Excerpted passage.
*** Begin section ***
Not everyone using Linux is entirely happy, however. Energis, the UK telecoms company, which has deployed Linux to host more than two million Freeserve email accounts at its two data centres in Leeds, likes using it but has found it difficult to keep up with changes to the core of the operating system, the Linux kernel.
“We originally picked Linux because it was cheap, light and effective, and we continue to use it because of its lightweight nature and its ability to work horizontally and on multiple platforms,” says Ian Massingham, Energis’s hosting director. “The ability to tweak Linux is one of the operating system’s biggest advantages. However, the downside is that a constantly changing operating system can make training difficult, especially if your people don’t have a background in Linux or Unix programming.”
Some IT directors are keeping an open mind, but are adopting a ‘wait-and-see’ policy on Linux, gauging levels of acceptance and success elsewhere. “We have no Linux projects planned, but it is something we are considering as a response to Microsoft’s licensing policy. If we are forced on to a new platform by this policy, then we might as well evaluate our options, including a replacement of [Microsoft] Office,” says Ciaran Bennett, IT manager of London-based property company Annington House.
Peter Stephenson, head of IT for Benfield Group, the UK reinsurance company, is thinking along the samelines: “We are a Microsoft shop and at the moment that serves us well.” But he says he is keeping “a pretty open mind” on things and would not rule out a switch to Linux in the future.
Risk and reward
Many other leading heads of IT in the UK remain to be convinced, however. “We will evaluate Linux in 2004 as part of our infrastructure strategy review,” says Graham Benson, director and CIO of DIY tools retailer Screwfix. “Our current thinking is that while we believe there are potential cost savings associated with Linux, we perceive there also to be certain risks attached to any switch. The decision will, as always, be based upon cost/benefit calculations reconciled against risk profile.”
Ian Takats, group IS director of Holmes Place, says the health club chain is “watching from the sidelines but not progressing [with Linux] at present”. And Robin Harris, an IS director at Smith &Nephew, the medical devices maker, is happy with what he has already got. “We don’t use Linux at all. Our strategy is to use Microsoft products, since the simplicity of a single standard environment keeps our support costs down,” he says.
*** End section ***
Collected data
*** Begin section ***
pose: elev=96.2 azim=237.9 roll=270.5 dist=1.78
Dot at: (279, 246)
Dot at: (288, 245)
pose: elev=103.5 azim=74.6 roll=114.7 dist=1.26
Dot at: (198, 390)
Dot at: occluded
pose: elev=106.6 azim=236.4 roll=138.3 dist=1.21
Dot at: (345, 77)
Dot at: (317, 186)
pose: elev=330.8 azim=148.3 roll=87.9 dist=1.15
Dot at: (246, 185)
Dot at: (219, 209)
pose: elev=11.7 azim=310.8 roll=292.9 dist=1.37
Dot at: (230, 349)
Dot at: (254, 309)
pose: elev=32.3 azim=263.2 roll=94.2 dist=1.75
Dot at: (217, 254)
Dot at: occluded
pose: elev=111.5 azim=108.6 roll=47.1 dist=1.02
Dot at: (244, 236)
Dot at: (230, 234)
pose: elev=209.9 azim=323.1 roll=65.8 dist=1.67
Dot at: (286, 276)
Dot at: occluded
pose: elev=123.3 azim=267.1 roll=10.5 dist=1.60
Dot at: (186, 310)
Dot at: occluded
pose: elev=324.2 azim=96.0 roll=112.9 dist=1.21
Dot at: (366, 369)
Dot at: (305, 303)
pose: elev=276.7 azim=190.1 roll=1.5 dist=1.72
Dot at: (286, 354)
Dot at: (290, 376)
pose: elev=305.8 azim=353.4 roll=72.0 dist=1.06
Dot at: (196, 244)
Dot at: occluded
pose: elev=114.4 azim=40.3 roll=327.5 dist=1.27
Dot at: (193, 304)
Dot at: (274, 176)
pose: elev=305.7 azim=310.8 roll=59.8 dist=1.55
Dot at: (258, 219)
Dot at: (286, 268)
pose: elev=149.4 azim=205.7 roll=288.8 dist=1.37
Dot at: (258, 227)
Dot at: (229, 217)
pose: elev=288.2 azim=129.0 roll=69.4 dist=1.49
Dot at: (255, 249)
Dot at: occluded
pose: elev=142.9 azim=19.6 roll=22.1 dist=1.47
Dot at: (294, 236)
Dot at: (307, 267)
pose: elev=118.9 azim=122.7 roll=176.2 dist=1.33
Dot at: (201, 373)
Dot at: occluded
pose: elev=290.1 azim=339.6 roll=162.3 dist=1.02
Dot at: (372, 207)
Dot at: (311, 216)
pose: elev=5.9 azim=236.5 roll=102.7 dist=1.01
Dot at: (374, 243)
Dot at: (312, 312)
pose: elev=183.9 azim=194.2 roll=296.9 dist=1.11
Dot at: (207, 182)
*** End section ***
Things to do.
1. According to the passage on Linux adoption, how many Freeserve email accounts does Energis host on Linux?
2. In the passage on Linux adoption, rewrite the paragraph beginning "Some IT directors are keeping an open mind" more briefly, keeping its main facts.
3. Carry on the passage on Linux adoption from its last sentence.

Outputs in order.
1. More than two million.

2. Some IT directors are waiting to see how Linux fares elsewhere before committing. Ciaran Bennett, IT manager of London property company Annington House, says there are no Linux projects planned. He is considering Linux as a response to Microsoft's licensing policy. If that policy forces a platform change, he would weigh all options, including replacing Microsoft Office.

3.
These and other sceptics appear to be reluctant to trust Linux with important, business-critical applications. Even Linux shops – and many Linux systems vendors – readily appreciate Linux’s current limitations.
Two SAP customers, OMV, an Austrian oil and gas exploration company, and Alcatel, the French telecoms equipment manufacturer, reportedly have rolled out SAP on Linux machines but left their biggest and most sophisticated databases running on IBM’s proprietary mainframe operating system, z/OS.
Clearly, Linux still has some way to go. But the degree to which Microsoft is taking it seriously shows how far it has come already. This became clear when Steve Ballmer, Microsoft’s CEO, cut short a skiing holiday in Switzerland in March 2003 to fly to Munich in an attempt to dissuade the city council from sanctioning a switch from Windows to Linux. The flying visit failed; Munich decided to go ahead with the Windows-Linux migration anyway, reckoning it will save 90% on licensing costs. Like Bennett of Annington House, Munich had begun to consider Linux when Microsoft introduced its controversial ‘Software Assurance’ licensing scheme in 2002.
If the brouhaha over the Munich deal is anything to go by, the operating system wars are about to enter a new phase. And this time, it is the market incumbents – Windows and Unix – that are on the defensive.